ACTIVITY:
Which lines of the records below contain the word "Greed"? Copy each of them out.
[[ ENTRIES SHOWN open ]]
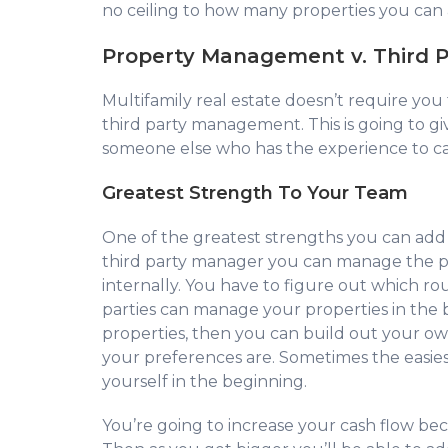
no ceiling to how many properties you can a
Property Management v. Third
Multifamily real estate doesn’t require you
third party management. This is going to g
someone else who has the experience to ca
Greatest Strength To Your Team
One of the greatest strengths you can add 
third party manager you can manage the pr
internally. You have to figure out which ro
parties can manage your properties in th
properties, then you can build out your o
your preferences are. Sometimes the easie
yourself in the beginning.
You’re going to increase your cash flow be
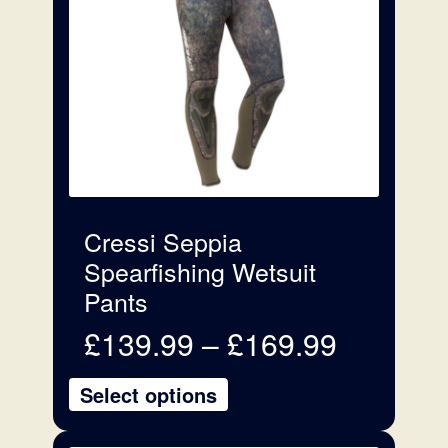
variants.
The
options
may
be
chosen
on
the
product
Cressi Seppia
page
Spearfishing Wetsuit
Pants
Price
£
139.99
–
£
169.99
range:
£139.99
Select options
through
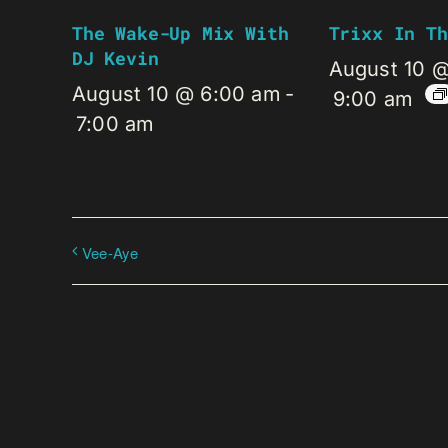
The Wake-Up Mix With
Trixx In Th
DJ Kevin
August 10 
August 10 @ 6:00 am
-
9:00 am
7:00 am
Vee-Aye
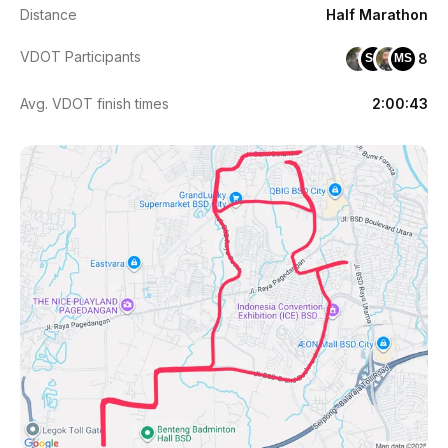
Distance
Half Marathon
VDOT Participants
8
SH
MS
Avg. VDOT finish times
2:00:43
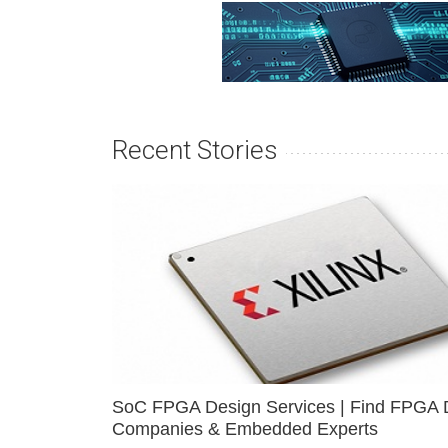
Recent Stories
SoC FPGA Design Services | Find FPGA 
Companies & Embedded Experts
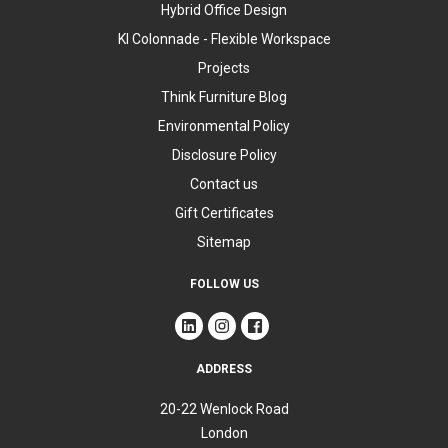
Hybrid Office Design
KI Colonnade - Flexible Workspace
Projects
Think Furniture Blog
Environmental Policy
Disclosure Policy
Contact us
Gift Certificates
Sitemap
FOLLOW US
ADDRESS
20-22 Wenlock Road
London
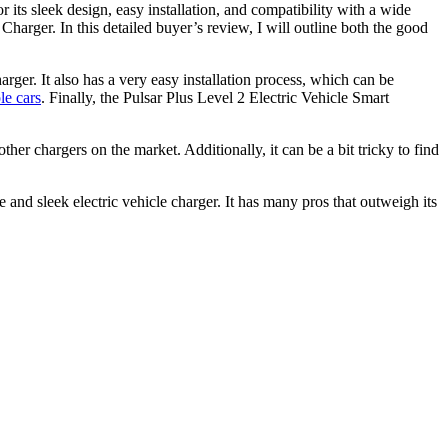
r its sleek design, easy installation, and compatibility with a wide
Charger. In this detailed buyer’s review, I will outline both the good
rger. It also has a very easy installation process, which can be
le cars
. Finally, the Pulsar Plus Level 2 Electric Vehicle Smart
ther chargers on the market. Additionally, it can be a bit tricky to find
 and sleek electric vehicle charger. It has many pros that outweigh its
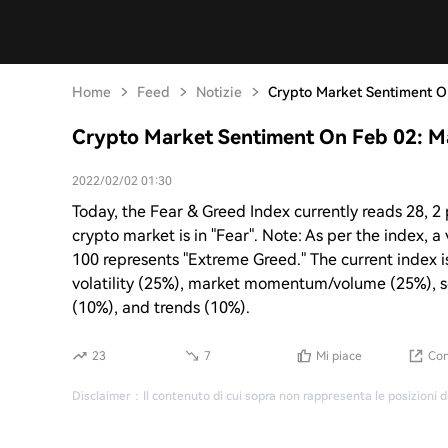
Home
Feed
Notizie
Crypto Market Sentiment On
Crypto Market Sentiment On Feb 02: Ma
2022/02/02 01:30
Today, the Fear & Greed Index currently reads 28, 2 
crypto market is in "Fear". Note: As per the index, 
100 represents "Extreme Greed." The current index i
volatility (25%), market momentum/volume (25%), s
(10%), and trends (10%).
23
7
Mi piace
Con
Disclaimer
：
Il contenuto di cui sopra non rappresenta le posizioni d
[[ ENTRIES SHOWN closed ]]
SOLUTION BELOW:
Today, the Fear & Greed Index currently reads 28, 2 
100 represents "Extreme Greed." The current index i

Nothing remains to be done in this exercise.